Comment by drmpeg 59 minutes ago

Here's the Emmy that C-Cube Microsystems won back in 1995 for the MPEG-2 (actually unconstrained MPEG-1) encoder chip set used in the roll-out of DirecTV.

https://www.w6rz.net/DCP_1235.JPG

The original DirecTV encoder was MPEG-1 at 704x480 using eight CL4000 chips. Then in 1995 when the MPEG-2 capable CL4010 was finished, the encoders were upgraded to MPEG-2 (frame only encoding). Then upgraded again to a 12 chip AFF (Adaptive Field/Frame) encoder when the firmware was completed.

https://www.w6rz.net/videorisc.png

Comment by ChrisArchitect 4 days ago

Related:

AV1 powers approximately 30% of Netflix viewing

https://news.ycombinator.com/item?id=46155135

Comment by bibimsz 59 minutes ago

when is C going to win a Pulitzer?

Comment by shmerl 2 hours ago

> AV1 is also the foundation for the image format AVIF, which is deployed across browsers and provides excellent compression for still and animated images

I wish adoption was better. When will Wikipedia support AVIF?

Comment by bjoli 1 hour ago

What does it bring over jpegxl?

Comment by shmerl 1 hour ago

Way wider browser adoption, potential to evolve together with AV#, since it's using a container format, so it shouldn't be limited to AV1 base. I.e. sites just need to adopt AVIF, and I expect then seamless ability to start using AV2 (and on) there without sites needing another wave of adding a new mime type and etc. which seems to be a huge hurdle.

Same as let's say Webm can contain AV1, AV2 etc.

Comment by 1 hour ago

Comment by brcmthrowaway 2 hours ago

I'm confused - why aren't video codecs winner take all?

Who still uses paten encumbered codecs and why?

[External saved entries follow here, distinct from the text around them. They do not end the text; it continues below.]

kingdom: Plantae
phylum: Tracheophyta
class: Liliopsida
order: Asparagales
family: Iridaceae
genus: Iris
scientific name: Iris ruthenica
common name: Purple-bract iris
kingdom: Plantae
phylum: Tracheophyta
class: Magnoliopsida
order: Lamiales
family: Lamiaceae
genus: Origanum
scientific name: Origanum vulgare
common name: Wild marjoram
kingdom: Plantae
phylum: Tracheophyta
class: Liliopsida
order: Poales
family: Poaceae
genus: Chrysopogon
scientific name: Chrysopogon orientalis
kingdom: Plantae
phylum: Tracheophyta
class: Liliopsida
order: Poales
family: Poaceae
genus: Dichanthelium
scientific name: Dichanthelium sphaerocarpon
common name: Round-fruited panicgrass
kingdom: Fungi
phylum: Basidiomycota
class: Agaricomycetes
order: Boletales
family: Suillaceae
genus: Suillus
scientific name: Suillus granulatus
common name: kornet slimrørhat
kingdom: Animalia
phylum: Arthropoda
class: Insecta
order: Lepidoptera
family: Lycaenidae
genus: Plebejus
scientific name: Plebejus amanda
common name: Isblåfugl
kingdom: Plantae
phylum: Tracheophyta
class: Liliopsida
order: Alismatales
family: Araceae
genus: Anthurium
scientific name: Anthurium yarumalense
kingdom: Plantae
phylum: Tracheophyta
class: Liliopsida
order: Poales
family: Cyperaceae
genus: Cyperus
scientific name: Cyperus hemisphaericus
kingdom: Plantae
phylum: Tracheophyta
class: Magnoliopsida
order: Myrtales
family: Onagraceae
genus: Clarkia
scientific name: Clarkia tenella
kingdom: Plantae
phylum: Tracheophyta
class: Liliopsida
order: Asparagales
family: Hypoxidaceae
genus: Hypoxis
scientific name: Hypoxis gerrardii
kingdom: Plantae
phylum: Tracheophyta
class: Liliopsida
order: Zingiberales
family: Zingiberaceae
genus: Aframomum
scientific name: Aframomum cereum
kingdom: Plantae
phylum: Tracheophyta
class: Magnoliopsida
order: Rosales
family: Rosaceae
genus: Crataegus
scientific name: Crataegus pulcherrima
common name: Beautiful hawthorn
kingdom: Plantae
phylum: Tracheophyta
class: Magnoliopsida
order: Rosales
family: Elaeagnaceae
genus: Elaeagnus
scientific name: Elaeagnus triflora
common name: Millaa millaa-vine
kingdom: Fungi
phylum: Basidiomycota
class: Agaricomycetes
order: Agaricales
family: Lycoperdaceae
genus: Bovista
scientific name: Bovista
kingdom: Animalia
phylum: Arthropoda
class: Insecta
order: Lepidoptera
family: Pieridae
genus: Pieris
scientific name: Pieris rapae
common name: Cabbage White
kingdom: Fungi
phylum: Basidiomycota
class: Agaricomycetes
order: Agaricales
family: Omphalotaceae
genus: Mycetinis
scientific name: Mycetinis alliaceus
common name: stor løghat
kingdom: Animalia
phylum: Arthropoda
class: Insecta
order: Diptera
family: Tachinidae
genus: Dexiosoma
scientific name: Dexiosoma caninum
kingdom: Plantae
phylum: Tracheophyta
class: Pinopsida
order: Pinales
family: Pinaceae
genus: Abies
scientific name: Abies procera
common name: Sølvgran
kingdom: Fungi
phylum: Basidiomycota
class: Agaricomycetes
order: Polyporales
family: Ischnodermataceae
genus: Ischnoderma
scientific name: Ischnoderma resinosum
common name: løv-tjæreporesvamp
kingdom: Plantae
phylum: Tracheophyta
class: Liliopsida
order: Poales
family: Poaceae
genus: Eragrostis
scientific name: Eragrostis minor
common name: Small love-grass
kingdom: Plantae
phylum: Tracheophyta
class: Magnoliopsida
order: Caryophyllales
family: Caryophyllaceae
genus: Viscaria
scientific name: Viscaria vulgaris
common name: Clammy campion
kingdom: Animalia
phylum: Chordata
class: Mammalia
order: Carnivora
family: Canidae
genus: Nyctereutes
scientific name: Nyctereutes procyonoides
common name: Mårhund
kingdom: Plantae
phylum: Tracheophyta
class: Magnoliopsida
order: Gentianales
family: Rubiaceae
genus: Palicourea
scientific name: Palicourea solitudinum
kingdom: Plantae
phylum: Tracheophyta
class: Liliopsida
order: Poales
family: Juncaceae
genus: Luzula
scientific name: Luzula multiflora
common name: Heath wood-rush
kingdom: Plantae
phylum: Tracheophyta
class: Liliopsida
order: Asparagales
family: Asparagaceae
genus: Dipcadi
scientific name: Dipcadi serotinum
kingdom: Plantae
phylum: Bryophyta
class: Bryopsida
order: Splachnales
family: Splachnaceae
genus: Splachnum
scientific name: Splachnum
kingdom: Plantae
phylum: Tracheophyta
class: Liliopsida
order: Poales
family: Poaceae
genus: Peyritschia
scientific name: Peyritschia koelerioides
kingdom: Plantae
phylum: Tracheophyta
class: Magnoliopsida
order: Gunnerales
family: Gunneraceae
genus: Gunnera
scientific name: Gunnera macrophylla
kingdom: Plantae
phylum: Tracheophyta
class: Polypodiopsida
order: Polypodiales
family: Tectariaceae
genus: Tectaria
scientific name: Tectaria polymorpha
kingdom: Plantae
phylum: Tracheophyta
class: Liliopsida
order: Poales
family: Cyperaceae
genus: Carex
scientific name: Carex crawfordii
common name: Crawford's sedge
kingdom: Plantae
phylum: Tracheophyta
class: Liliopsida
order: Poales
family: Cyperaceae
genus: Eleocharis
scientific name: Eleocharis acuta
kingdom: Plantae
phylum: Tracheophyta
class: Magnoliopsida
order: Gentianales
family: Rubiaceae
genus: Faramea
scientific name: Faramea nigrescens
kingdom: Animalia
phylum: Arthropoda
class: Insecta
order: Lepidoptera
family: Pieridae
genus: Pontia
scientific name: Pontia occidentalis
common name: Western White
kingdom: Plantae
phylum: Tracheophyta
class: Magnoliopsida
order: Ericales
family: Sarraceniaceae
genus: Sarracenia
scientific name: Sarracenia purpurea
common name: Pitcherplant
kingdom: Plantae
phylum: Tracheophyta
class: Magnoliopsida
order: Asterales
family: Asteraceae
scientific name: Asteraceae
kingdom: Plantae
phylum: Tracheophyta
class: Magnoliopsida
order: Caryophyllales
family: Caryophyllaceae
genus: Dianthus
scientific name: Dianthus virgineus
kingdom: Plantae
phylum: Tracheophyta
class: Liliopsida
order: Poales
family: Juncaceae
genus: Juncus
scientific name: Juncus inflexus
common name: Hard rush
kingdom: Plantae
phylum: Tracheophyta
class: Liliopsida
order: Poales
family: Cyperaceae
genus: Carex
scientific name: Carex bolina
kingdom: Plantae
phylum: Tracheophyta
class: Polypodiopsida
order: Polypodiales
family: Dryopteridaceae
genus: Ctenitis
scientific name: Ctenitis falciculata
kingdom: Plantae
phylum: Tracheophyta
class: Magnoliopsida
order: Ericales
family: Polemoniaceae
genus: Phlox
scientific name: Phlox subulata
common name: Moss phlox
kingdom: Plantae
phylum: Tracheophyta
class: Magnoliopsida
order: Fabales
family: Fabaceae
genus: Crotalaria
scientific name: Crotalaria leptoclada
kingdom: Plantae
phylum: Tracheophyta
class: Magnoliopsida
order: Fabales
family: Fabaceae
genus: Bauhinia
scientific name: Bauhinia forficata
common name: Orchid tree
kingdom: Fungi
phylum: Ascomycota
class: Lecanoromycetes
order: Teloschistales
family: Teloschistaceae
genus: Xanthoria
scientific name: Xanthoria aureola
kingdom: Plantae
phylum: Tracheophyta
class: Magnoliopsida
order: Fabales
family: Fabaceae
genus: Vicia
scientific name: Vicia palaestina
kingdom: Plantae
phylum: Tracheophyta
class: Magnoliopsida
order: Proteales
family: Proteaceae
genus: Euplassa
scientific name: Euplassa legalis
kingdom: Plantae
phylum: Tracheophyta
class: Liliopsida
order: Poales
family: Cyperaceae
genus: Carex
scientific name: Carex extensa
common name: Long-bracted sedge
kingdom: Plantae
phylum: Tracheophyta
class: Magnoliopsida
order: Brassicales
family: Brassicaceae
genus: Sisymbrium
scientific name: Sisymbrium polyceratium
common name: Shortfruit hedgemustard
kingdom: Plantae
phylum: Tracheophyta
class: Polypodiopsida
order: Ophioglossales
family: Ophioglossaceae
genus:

Comment by notatoad 2 hours ago

video decoding on a general-purpose cpu is difficult, so most devices that can play video include some sort of hardware video decoding chip. if you want your video to play well, you need to deliver it in a format that can be decoded by that chip, on all the devices that you want to serve.

so it takes a long time to transition to a new codec - new devices need to ship with support for your new codec, and then you have to wait until old devices get lifecycled out before you can fully drop support for old codecs.

Comment by DoctorOW 2 hours ago

Backwards compatibility. If you host a lot of compressed video content, you probably didn't store the uncompressed versions so any new encoding is a loss of fidelity. Even if you were willing to take that gamble, you have to wait until all your users are on a modern enough browser to use the new codec. Frankly, the winner that takes all is H.264 because it's already everywhere.

Comment by MallocVoidstar 2 hours ago

AV1 is still worse in practice than H.265 for high-fidelity (high bitrate) encoding. It's being improved, but even at high bitrates it has a tendency to blur.